Slowly close out unneeded or unused credit accounts. Most experts recommend carrying between two and four major cards. But be cautious when canceling because closing accounts can negatively impact your credit score, commonly called a FICO score. FICO considers the ratio of total debts to total available credit. A good rule of thumb is to keep your revolving debt to 50 percent of your available credit.
Remember that cutting up the card doesn't close out the account.
- Close out your newest accounts so that you don't lose your longer credit history.
- Close out accounts slowly over several months.
- Verify that all accounts you've closed are reported as "closed by consumer" for the best report.
- Even if creditors offer to raise credit limits, allow yourself only moderate credit limits.
- Keep your balances low and avoid revolving balances.
5. Add stability to your credit fileYou can also work to add positive information and show stability in your credit file.

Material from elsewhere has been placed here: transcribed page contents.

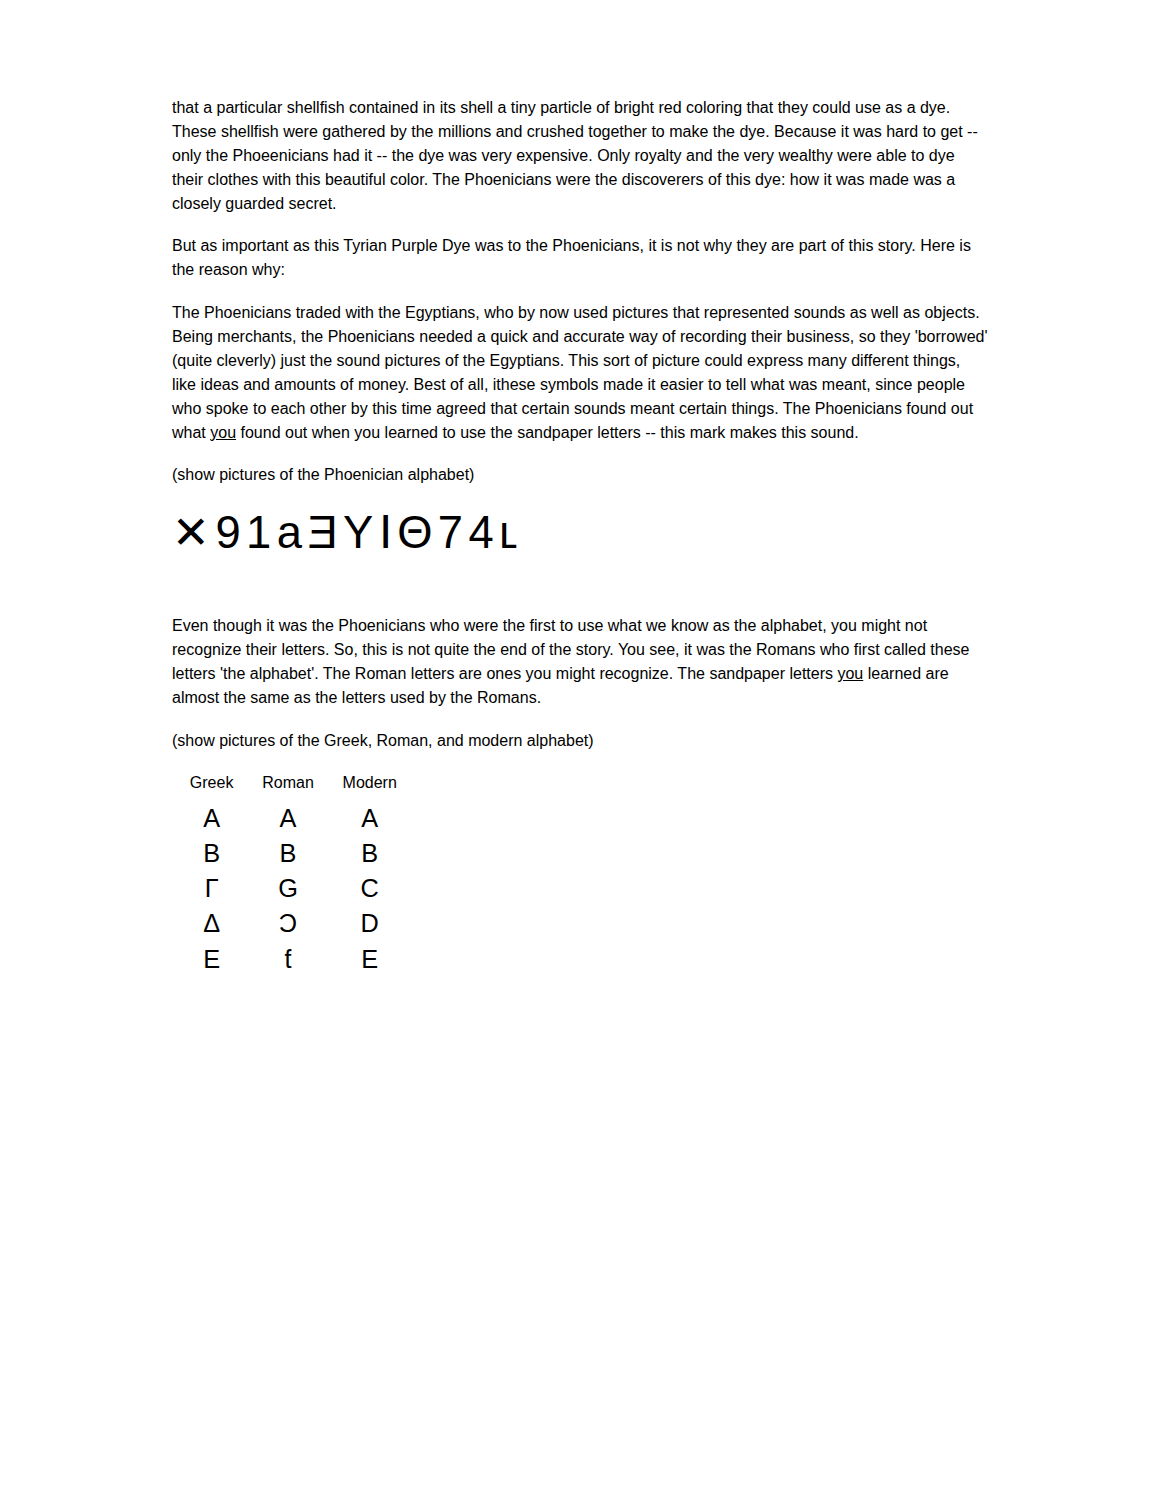that a particular shellfish contained in its shell a tiny particle of bright red coloring that they could use as a dye. These shellfish were gathered by the millions and crushed together to make the dye. Because it was hard to get -- only the Phoeenicians had it -- the dye was very expensive. Only royalty and the very wealthy were able to dye their clothes with this beautiful color. The Phoenicians were the discoverers of this dye: how it was made was a closely guarded secret.
But as important as this Tyrian Purple Dye was to the Phoenicians, it is not why they are part of this story. Here is the reason why:
The Phoenicians traded with the Egyptians, who by now used pictures that represented sounds as well as objects. Being merchants, the Phoenicians needed a quick and accurate way of recording their business, so they 'borrowed' (quite cleverly) just the sound pictures of the Egyptians. This sort of picture could express many different things, like ideas and amounts of money. Best of all, ithese symbols made it easier to tell what was meant, since people who spoke to each other by this time agreed that certain sounds meant certain things. The Phoenicians found out what you found out when you learned to use the sandpaper letters -- this mark makes this sound.
(show pictures of the Phoenician alphabet)
✕91aƎYⅠΘ74ʟ
Even though it was the Phoenicians who were the first to use what we know as the alphabet, you might not recognize their letters. So, this is not quite the end of the story. You see, it was the Romans who first called these letters 'the alphabet'. The Roman letters are ones you might recognize. The sandpaper letters you learned are almost the same as the letters used by the Romans.
(show pictures of the Greek, Roman, and modern alphabet)
| Greek | Roman | Modern |
| --- | --- | --- |
| A | A | A |
| B | B | B |
| Γ | G | C |
| Δ | Ɔ | D |
| E | ƭ | E |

You may have been denied credit because of an insufficient credit file, yet you have credit. Some creditors -- such as travel, entertainment and gasoline card companies, local banks, and credit unions -- may not report your credit history to the credit bureaus. You can try asking the credit grantors to report your account information and monthly payment history to a credit-reporting agency. Not all will do that. So, in the future, before opening a new account, ask if your on-time payments will be reported monthly to a credit-reporting agency, recommends Myvesta.org.
If you have really bad credit -- perhaps even filed bankruptcy -- don't let your credit status go dormant. "The faster you begin to re-establish good credit, where you pay on time, every time," says Craig Watts, consumer affairs manager of Fair Isaac Corp., "the faster you'll improve your credit score."
Build a solid credit history. A secured credit card offers those with no credit and those repairing their credit this opportunity. Shop around for the best deal available, but limit your applications. Credit bureaus look at how many new accounts you've opened, and the number of "inquiries" for new accounts that are listed. A sudden flurry of "inquiries" results in a lower score because many times consumers anticipating money problems increase their credit lines. Inquiries made by creditors wanting to make "prescreened" credit offers are not counted.
Lastly, open a savings account at your bank. This shows creditors that you are working to save and that you have reserves to repay debts.